6 de mayo de 2018

Paisaje desde el tren


Las palabras y la vida
Alberto Martín Baró

Tenía por delante más de cuatro horas de viaje en un tren Alvia que me llevaría a Santander desde Madrid. ¿En qué ocupar ese tiempo de obligado confinamiento?
Mi vista poco aguda y lo pequeño de las pantallas de televisión que hay en el techo del vagón me impiden, aunque me apeteciera, que la mayor parte de las veces no es el caso, ver la película que emiten.
Suelo llevar conmigo un pequeño libro y puedo aprovechar la oportunidad para entregarme a la lectura. Si viajo con mi mujer, gran viajera, no nos falta conversación. Conversación que, si voy solo, trato de entablar con mi compañero o compañera de asiento, que no siempre se prestan a la comunicación. Una mujer joven con la que coincidí en un reciente viaje a Barcelona se excusó diciéndome que tenía que preparar un informe para una reunión de trabajo. Cada vez hay más viajeros que abren el portátil para trabajar –o tal vez jugar– con él.

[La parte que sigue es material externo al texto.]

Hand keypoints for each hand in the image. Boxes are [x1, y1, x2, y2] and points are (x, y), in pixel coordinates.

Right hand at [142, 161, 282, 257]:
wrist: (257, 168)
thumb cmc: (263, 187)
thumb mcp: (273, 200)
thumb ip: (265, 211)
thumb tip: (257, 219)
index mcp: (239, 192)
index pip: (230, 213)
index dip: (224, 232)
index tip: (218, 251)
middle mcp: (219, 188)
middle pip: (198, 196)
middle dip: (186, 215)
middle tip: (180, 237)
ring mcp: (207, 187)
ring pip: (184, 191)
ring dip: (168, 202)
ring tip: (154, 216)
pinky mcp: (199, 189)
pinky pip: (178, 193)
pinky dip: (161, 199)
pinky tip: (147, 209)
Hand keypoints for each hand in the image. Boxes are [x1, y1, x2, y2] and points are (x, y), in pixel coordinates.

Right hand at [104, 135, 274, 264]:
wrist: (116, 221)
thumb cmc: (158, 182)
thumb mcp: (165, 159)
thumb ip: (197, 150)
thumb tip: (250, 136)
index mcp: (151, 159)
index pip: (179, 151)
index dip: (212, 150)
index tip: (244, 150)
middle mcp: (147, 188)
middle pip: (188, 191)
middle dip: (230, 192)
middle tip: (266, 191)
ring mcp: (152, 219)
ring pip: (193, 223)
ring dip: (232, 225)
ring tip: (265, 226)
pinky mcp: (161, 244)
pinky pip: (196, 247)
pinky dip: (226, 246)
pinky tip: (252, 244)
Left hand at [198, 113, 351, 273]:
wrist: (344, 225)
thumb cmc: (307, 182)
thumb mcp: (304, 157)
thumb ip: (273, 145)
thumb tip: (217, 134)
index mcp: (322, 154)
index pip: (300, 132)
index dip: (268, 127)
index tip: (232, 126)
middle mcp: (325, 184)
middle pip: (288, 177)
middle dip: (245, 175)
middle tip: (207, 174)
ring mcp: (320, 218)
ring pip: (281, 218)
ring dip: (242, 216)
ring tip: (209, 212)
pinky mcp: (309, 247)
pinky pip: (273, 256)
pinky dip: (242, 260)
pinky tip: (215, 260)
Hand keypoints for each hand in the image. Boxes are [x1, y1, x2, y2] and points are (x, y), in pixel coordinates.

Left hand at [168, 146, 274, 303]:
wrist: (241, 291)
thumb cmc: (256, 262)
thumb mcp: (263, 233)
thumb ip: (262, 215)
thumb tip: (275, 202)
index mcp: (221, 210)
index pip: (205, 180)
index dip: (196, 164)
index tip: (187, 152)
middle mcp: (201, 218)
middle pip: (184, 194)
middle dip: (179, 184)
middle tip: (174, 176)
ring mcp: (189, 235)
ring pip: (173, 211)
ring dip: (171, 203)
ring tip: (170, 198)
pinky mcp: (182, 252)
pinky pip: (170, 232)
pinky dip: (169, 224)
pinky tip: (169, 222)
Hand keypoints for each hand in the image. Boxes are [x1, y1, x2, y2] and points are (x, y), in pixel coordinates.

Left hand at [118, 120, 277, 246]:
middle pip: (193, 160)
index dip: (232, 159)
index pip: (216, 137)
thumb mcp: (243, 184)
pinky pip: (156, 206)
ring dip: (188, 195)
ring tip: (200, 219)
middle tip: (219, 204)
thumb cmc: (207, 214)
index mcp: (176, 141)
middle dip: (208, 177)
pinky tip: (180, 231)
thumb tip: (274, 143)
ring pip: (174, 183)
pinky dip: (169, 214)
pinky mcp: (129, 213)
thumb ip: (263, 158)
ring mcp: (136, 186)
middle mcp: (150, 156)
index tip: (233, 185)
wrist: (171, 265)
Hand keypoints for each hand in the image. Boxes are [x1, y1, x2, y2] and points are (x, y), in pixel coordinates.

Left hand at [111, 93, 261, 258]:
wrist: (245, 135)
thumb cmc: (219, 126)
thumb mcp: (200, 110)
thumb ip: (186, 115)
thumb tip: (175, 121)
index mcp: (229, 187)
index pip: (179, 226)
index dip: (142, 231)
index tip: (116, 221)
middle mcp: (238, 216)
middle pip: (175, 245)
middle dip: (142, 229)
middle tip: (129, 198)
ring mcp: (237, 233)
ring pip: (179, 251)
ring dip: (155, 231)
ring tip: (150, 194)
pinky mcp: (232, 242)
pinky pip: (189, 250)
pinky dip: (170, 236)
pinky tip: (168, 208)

A mí, poco dado a viajar, siempre me ha gustado contemplar el paisaje a través de la ventanilla. A esta contemplación me entregué en el viaje a Santander al que me refiero.
Después de las pasadas e intensas lluvias, los campos de Castilla están verdes, compitiendo casi en verdor con las praderas y montañas cántabras. El verde es un color sedante, sosiega la vista y el alma. Tierras de pinares, los pinos de ancha copa de Valladolid, tan diferentes de los pinos silvestres o albares que predominan en la sierra de Guadarrama, así en El Espinar. Plantaciones jóvenes de chopos, en hileras muy apretadas. He preguntado y me han informado de que su finalidad es el aprovechamiento maderero. Como antes se aprovechaban los eucaliptos, tan dañinos al suelo, para la fabricación de pasta de papel.

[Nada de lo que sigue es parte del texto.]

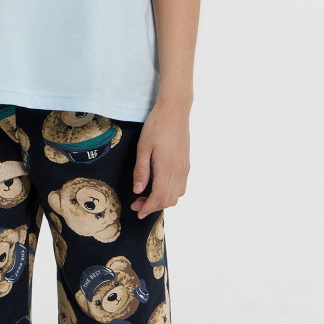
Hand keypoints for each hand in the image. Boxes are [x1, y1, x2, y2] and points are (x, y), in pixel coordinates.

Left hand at [130, 101, 189, 218]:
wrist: (175, 111)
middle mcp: (179, 171)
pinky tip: (160, 187)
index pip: (158, 197)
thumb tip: (138, 191)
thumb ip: (141, 170)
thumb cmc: (156, 126)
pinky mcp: (187, 164)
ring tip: (147, 197)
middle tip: (137, 204)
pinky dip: (171, 193)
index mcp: (167, 168)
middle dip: (153, 206)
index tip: (137, 212)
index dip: (148, 208)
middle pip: (168, 199)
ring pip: (177, 195)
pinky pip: (181, 187)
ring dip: (163, 201)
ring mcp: (184, 168)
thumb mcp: (143, 147)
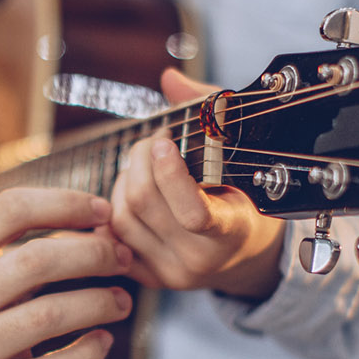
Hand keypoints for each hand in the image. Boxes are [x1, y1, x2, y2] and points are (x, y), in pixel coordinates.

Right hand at [0, 188, 134, 358]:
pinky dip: (88, 353)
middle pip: (38, 259)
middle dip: (94, 253)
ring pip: (50, 314)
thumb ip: (14, 245)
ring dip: (99, 302)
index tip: (104, 211)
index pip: (11, 209)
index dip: (66, 203)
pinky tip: (102, 342)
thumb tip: (98, 222)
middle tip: (123, 258)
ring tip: (121, 301)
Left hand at [106, 69, 285, 298]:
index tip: (164, 139)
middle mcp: (200, 260)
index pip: (193, 213)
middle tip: (151, 142)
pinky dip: (113, 209)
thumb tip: (169, 79)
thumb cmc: (245, 193)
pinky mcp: (150, 279)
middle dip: (138, 160)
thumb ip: (209, 111)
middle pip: (143, 204)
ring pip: (121, 219)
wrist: (245, 254)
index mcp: (232, 231)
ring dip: (123, 182)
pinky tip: (129, 192)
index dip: (170, 173)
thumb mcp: (241, 155)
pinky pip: (113, 239)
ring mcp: (172, 273)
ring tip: (142, 167)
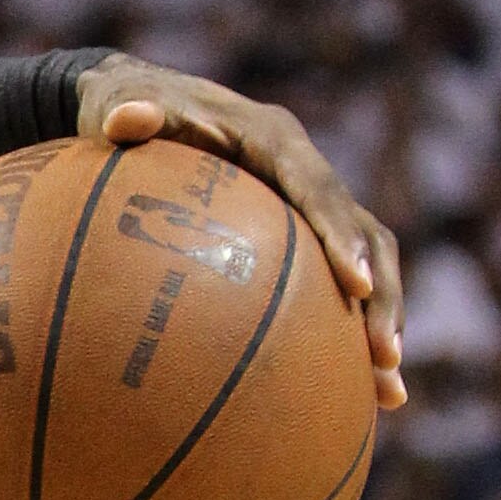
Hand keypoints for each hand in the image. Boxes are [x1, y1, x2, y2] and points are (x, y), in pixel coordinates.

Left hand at [78, 54, 406, 409]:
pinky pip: (335, 283)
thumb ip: (123, 112)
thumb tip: (125, 119)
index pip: (317, 186)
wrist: (133, 105)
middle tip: (384, 356)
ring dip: (383, 322)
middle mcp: (301, 169)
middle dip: (382, 294)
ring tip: (388, 391)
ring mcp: (305, 203)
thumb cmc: (120, 109)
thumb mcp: (112, 105)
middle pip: (365, 234)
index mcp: (271, 137)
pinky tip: (354, 394)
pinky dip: (347, 331)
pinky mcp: (298, 234)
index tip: (355, 285)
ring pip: (368, 264)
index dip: (341, 234)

La velocidad, que es alta cuando el tren circula por vías del AVE, disminuye notablemente al recorrer la montuosa Cantabria, permitiendo una visión más reposada. Los dilatados horizontes de la Meseta dejan lugar a la cercana caricia de la hierba, de los árboles, los arbustos y las matas.

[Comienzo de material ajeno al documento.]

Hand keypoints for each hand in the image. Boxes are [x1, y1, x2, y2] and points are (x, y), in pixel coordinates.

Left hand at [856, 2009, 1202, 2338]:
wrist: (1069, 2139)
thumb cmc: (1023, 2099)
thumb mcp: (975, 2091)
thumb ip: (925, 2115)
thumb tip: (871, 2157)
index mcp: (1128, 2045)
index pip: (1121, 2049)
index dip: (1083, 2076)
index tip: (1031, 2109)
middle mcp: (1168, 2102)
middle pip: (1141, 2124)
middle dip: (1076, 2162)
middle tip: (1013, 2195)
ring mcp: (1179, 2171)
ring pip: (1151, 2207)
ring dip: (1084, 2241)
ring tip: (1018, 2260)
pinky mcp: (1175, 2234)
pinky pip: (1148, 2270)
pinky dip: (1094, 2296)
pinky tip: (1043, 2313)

Pero este idilio con la hermosa naturaleza, más o menos transformada por la mano del hombre, desaparece en las proximidades de las poblaciones por las que pasamos. Los aledaños de las ciudades, y en mayor medida cuanto más grandes son, están plagados de feas construcciones, muchas de ellas abandonadas y en ruinas, sucias fábricas y naves industriales sin actividad… Por el suelo, restos y desechos de las transformaciones que ha experimentado el ferrocarril, antiguas traviesas, viejos vagones, palés y grava amontonados.
Los mismos edificios habitados de los suburbios, muy cerca de los cuales pasa el tren, son anodinos, carentes de toda gracia; su arquitectura adolece de una total falta de arte, ya sea antiguo o moderno.
Para acabar de afear el entorno, tapias, vallas, paredes y muros aparecen cubiertos de desafortunados grafitis. Aunque esta a juicio de algunos muestra artística de nuestro tiempo no es exclusiva de tales alrededores urbanos degradados, sino que también puede encontrarse en barrios céntricos, donde los grafiteros, incansables depredadores de cualquier espacio vacío, no perdonan escaparates, lunas, cierres, persianas, puertas, columnas y pilares. Se repiten en los grafitis rotulaciones sin significado y monótonas manchas de color.
Ya el arte abstracto nos había acostumbrado a la ausencia de figuración. Pero hay, o puede haber, en la abstracción artística, una plasmación de luces y formas impactantes, sugerentes, composiciones geométricas y cromáticas llenas de movimiento y visualidad. Todo lo cual, a mi indocumentado juicio, está ausente en los sucios grafitis.
Sé que me he quedado antiguo. Y que disfruto con indecible deleite al contemplar pinturas figurativas no modernas, como hace unas semanas en la visita al Museo Sorolla en Madrid. Salí renovado por playas luminosas con figuras aladas de niños, de mujeres y hasta de un caballo, junto a retratos magistrales de nobles personajes. Enriquecían la exposición permanente interesantes muestras de la moda de trajes y aditamentos que estaba vigente en la época del gran pintor valenciano.
Pero me he ido del tren y del paisaje que me fue dado observar desde la ventanilla. Comento con mi mujer qué gran labor de limpieza y embellecimiento sería “barrer” de las afueras suburbanas tantas edificaciones sin utilidad ni prestancia alguna.
Sería también una forma de dar trabajo a cuadrillas de obreros y transportistas. Pero ¿adónde llevar los restos de esta demolición y qué hacer con ellos?
Embellecer un paisaje puede significar levantar en otro lugar montones de residuos muy difíciles o imposibles de reciclar.